# Testo di lettura:
----
Trentuno anni fa il delitto di via Poma, a Roma, fu uccisa la giovane Simonetta Cesaroni e non c'è un colpevole

Trentuno anni fa il delitto di via Poma, a Roma, fu uccisa la giovane Simonetta Cesaroni e non c'è un colpevole

Trentuno anni fa il delitto di via Poma, a Roma, fu uccisa la giovane Simonetta Cesaroni e non c'è un colpevole


07 agosto 2021, ore 10:00

L'omicidio dell'impiegata resta uno dei grandi misteri italiani

Un delitto mai risolto

Il delitto di via Poma è uno dei grandi misteri italiani. L'assassino di Simonetta Cesaroni, uccisa in ufficio il 7 agosto del 1990, non ha ancora un nome. La ragazza aveva 21 anni ed era al lavoro nei locali dell'Associazione Italiana Ostelli della Gioventù da sola quando qualcuno la raggiunse e assassinò con 29 coltellate. Secondo gli inquirenti, Simonetta Cesaroni, che dal giorno dopo sarebbe stata in ferie, conosceva il suo assassino. Il cadavere fu trovato dalla sorella della vittima, che la cercava perchè non era tornata a casa. Tutti noi, in questi anni, abbiamo imparato a conoscere Simonetta dalla sua foto più diffusa, quella di una bella ragazza al mare con indosso un costume bianco.
----
# Materiale fornito:
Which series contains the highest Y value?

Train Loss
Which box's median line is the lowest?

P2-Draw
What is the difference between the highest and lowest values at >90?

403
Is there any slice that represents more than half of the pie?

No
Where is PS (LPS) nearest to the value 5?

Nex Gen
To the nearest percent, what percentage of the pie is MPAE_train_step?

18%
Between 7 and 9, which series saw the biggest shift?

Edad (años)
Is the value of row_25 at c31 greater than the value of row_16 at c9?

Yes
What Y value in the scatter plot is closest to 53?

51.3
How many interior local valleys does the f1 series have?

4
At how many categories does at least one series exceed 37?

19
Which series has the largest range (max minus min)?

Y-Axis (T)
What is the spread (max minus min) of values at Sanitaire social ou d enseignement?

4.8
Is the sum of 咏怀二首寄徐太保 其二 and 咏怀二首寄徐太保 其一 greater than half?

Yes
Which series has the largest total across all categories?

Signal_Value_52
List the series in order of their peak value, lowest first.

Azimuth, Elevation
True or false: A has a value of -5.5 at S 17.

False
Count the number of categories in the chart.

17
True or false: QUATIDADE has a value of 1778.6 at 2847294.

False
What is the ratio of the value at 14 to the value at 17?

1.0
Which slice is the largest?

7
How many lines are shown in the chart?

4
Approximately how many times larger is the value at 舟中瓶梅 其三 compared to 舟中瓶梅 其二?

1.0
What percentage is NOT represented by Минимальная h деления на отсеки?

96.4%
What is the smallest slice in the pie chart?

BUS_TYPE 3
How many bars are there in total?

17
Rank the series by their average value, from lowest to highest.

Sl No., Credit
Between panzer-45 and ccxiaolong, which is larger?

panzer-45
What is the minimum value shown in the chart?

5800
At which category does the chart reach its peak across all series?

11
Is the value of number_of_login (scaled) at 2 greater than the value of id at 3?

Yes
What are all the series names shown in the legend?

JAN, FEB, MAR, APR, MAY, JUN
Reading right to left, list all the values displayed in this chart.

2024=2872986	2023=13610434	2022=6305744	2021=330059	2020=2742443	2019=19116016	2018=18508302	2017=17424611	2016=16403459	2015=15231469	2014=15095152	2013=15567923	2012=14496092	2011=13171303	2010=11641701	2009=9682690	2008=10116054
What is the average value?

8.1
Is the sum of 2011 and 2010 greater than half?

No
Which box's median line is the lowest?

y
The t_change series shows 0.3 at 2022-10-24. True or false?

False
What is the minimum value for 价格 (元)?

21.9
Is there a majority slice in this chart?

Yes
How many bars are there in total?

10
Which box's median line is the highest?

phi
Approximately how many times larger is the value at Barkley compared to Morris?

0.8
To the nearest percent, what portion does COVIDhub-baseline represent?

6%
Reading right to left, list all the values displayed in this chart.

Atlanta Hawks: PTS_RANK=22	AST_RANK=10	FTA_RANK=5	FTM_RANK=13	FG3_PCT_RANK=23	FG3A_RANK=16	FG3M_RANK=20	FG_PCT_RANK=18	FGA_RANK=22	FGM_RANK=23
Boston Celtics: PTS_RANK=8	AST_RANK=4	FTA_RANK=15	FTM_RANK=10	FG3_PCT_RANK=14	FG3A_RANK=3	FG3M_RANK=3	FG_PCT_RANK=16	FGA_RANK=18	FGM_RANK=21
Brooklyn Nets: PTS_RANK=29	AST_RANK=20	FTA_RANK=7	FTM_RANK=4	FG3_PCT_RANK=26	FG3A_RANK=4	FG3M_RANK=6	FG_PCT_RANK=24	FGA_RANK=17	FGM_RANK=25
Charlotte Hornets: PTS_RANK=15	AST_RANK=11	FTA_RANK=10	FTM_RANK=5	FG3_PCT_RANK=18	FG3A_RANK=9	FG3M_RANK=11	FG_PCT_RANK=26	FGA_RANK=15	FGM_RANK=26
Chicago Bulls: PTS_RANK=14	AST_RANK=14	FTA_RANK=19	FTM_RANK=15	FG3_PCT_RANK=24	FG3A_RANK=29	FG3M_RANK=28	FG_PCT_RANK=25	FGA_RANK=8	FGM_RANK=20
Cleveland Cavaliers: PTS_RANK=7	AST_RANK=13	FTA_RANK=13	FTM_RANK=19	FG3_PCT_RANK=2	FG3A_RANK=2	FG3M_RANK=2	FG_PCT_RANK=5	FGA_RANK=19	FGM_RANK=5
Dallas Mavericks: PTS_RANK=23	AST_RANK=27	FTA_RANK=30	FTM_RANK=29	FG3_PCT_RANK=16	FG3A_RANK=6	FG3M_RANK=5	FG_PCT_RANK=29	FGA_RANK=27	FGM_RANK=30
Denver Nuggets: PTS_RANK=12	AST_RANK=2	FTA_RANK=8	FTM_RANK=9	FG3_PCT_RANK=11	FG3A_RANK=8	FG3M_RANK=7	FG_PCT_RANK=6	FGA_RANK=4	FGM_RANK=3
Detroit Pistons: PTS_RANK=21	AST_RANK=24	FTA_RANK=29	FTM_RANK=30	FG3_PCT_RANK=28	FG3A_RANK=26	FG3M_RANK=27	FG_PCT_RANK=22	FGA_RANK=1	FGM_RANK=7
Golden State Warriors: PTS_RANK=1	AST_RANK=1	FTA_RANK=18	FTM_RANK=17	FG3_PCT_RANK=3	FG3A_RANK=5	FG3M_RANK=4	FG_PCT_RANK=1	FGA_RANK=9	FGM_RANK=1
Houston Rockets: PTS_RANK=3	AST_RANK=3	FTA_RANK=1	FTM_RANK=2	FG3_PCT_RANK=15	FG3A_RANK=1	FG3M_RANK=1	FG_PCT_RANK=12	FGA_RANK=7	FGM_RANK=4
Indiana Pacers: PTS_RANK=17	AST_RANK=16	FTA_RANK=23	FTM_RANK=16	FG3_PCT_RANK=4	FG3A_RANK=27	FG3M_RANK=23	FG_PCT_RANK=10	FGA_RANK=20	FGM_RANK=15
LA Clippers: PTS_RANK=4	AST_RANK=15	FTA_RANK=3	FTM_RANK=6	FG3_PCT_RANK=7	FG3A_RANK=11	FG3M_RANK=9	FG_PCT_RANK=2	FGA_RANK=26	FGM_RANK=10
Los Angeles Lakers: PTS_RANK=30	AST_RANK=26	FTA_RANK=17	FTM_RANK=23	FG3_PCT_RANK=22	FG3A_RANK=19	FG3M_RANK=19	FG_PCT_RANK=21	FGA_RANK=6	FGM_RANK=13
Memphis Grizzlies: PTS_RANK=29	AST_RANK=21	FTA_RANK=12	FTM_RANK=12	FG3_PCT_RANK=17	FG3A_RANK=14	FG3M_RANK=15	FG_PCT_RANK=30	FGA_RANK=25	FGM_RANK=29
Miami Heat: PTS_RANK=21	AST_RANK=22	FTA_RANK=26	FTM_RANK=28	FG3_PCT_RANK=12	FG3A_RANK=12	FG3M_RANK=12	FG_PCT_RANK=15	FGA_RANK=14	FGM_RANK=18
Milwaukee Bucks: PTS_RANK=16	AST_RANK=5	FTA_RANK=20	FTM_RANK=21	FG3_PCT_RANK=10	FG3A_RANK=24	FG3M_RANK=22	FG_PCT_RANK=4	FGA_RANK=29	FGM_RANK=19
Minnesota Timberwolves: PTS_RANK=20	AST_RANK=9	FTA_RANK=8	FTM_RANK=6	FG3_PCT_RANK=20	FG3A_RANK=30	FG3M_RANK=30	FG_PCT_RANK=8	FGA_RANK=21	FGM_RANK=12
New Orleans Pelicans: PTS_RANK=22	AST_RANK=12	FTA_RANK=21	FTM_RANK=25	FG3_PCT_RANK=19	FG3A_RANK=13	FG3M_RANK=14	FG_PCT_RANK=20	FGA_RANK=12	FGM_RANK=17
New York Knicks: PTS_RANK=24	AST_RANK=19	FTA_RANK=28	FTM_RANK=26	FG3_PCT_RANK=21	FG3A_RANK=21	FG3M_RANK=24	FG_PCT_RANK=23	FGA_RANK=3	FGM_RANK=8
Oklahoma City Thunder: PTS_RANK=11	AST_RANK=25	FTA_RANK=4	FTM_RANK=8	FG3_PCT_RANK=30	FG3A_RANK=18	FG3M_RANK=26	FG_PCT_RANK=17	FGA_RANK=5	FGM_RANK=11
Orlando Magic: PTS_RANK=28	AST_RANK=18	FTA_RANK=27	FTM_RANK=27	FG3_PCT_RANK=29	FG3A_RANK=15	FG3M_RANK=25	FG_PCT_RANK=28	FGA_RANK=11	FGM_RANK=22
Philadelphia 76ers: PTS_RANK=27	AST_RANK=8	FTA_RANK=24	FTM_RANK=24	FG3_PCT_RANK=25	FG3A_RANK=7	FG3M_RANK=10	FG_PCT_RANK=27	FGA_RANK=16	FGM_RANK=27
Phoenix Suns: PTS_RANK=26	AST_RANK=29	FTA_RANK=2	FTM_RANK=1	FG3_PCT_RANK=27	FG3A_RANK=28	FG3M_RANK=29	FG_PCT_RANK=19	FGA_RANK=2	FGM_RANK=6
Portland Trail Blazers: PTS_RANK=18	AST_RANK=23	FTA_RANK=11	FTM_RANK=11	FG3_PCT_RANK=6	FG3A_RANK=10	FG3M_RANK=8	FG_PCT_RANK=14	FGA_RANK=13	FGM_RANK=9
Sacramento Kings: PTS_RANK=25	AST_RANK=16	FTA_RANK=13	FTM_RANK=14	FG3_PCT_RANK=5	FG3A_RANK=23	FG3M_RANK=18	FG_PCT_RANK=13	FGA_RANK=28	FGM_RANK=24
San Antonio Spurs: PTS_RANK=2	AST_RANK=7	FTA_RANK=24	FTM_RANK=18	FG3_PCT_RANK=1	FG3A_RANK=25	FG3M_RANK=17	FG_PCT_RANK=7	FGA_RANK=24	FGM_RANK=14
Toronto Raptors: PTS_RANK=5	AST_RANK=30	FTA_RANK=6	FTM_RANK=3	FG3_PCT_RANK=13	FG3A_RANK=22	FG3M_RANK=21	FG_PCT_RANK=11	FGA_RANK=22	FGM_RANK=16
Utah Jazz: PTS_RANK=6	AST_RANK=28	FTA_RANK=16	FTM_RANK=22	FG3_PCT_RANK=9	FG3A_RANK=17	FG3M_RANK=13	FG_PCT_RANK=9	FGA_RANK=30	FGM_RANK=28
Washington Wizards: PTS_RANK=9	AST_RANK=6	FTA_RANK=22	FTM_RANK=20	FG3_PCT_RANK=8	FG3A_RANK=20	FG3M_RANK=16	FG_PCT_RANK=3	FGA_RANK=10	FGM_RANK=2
----
# Consegne:
(A) Rispondi a queste domande sull'articolo sul delitto di via Poma:
(i) Secondo il titolo, quanti anni fa è avvenuto il delitto?
(ii) Con quante coltellate fu uccisa Simonetta Cesaroni?
(iii) Chi trovò il cadavere?
(B) Elenca tutti i numeri scritti in cifre nel paragrafo dell'articolo sul delitto di via Poma che inizia con "Il delitto di via Poma è uno dei grandi misteri italiani".

# Soluzioni:
(A)
(i) Trentuno anni fa.
(ii) Con 29 coltellate.
(iii) La sorella della vittima.

(B) 7, 1990, 21, 29